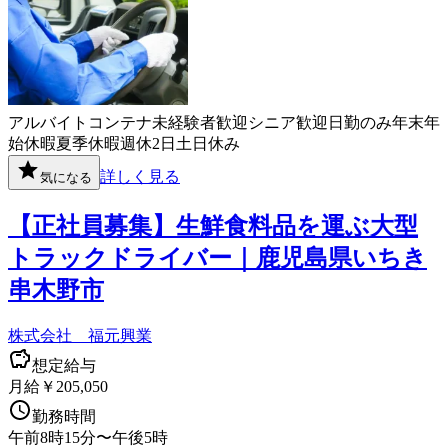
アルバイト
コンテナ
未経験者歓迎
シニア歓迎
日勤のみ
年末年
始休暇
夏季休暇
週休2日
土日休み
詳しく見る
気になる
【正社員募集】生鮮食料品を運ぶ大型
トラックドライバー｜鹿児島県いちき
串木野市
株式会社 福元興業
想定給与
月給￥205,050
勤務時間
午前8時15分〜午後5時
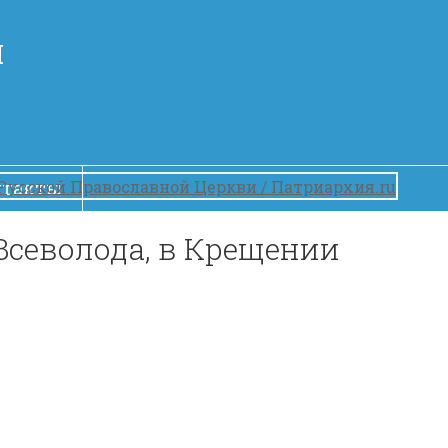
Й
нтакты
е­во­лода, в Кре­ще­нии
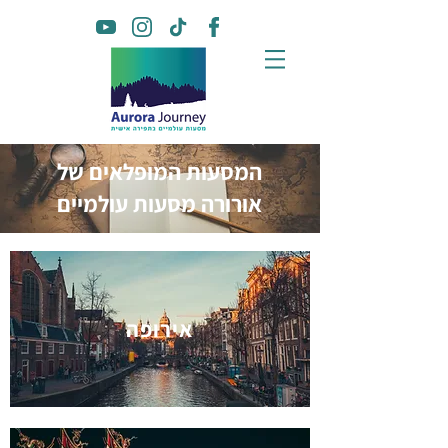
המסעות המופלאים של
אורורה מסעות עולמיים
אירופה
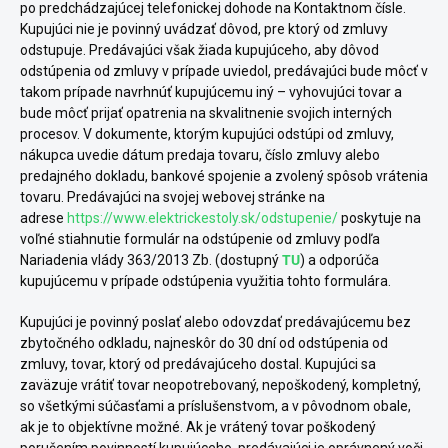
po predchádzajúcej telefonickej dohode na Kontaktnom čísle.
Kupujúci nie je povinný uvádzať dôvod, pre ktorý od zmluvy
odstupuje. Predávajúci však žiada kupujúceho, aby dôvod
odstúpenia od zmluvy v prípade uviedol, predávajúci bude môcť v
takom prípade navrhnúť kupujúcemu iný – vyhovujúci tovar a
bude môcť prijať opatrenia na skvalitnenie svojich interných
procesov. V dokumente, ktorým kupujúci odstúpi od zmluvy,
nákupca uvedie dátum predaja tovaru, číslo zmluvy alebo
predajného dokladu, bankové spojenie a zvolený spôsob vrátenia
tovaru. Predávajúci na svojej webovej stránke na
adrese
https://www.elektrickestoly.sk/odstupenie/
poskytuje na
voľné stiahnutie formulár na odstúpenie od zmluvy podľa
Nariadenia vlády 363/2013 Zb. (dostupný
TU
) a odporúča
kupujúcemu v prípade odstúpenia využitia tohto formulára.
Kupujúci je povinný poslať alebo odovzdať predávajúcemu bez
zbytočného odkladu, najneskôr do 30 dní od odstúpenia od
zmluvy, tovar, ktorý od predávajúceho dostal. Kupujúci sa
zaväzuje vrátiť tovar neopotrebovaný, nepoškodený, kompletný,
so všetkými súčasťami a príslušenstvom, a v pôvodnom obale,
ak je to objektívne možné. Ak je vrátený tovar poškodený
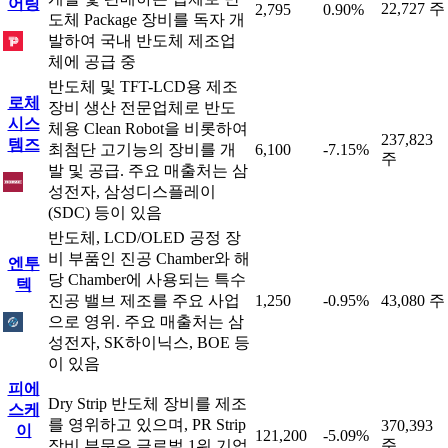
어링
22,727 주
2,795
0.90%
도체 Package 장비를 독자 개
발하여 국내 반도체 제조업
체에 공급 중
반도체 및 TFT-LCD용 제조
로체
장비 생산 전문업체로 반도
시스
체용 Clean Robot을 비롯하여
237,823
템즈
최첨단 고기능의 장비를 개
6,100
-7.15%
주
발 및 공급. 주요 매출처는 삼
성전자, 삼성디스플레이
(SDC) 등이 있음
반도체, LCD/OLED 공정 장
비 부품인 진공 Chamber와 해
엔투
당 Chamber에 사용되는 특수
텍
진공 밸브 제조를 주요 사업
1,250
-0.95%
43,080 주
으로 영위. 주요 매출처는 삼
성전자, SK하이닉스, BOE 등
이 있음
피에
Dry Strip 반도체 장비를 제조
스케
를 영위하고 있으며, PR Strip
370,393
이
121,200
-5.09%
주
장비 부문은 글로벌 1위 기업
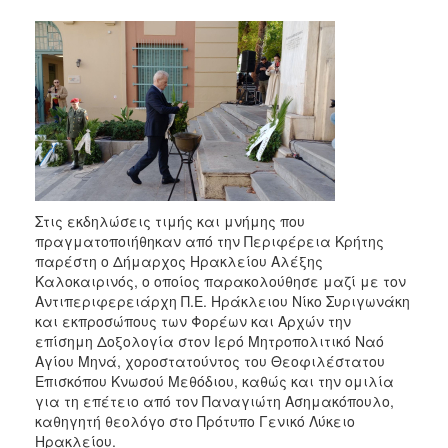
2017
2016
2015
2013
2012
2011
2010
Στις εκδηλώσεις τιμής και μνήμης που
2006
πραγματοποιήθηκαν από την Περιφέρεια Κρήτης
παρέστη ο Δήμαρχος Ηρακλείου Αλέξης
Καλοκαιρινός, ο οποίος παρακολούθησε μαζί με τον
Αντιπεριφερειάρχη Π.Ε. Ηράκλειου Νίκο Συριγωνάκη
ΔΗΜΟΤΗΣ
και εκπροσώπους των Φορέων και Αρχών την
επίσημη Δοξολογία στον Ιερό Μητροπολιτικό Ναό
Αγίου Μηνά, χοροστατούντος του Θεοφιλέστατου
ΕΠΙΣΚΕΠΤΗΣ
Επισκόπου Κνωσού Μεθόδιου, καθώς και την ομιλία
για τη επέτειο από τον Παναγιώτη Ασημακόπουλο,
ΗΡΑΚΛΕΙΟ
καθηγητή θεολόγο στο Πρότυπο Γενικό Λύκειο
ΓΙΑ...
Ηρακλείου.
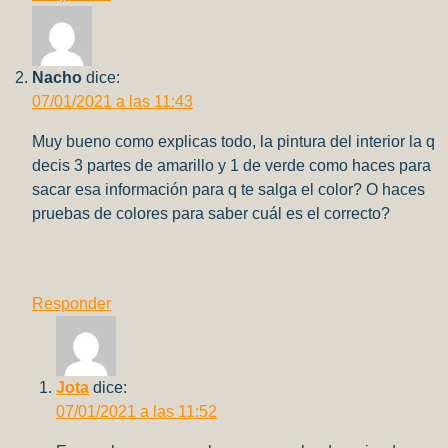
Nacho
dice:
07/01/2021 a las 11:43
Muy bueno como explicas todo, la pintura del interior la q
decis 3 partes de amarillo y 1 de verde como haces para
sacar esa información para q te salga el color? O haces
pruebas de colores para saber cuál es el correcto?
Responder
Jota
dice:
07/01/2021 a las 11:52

====================

§ **Job item**:
Reproduce, exactly and with no pictures, the lines from the line containing "Αγίου Μηνά, χοροστατούντος του Θεοφιλέστατου" through the closing line of the data above, keeping both ends.

§ **Task result**:
Αγίου Μηνά, χοροστατούντος του Θεοφιλέστατου
ΕΠΙΣΚΕΠΤΗΣ
Επισκόπου Κνωσού Μεθόδιου, καθώς και την ομιλία
για τη επέτειο από τον Παναγιώτη Ασημακόπουλο,
ΗΡΑΚΛΕΙΟ
καθηγητή θεολόγο στο Πρότυπο Γενικό Λύκειο
ΓΙΑ...
Ηρακλείου.
Nacho
dice:
07/01/2021 a las 11:43
Muy bueno como explicas todo, la pintura del interior la q
decis 3 partes de amarillo y 1 de verde como haces para
sacar esa información para q te salga el color? O haces
pruebas de colores para saber cuál es el correcto?
Responder
Jota
dice:
07/01/2021 a las 11:52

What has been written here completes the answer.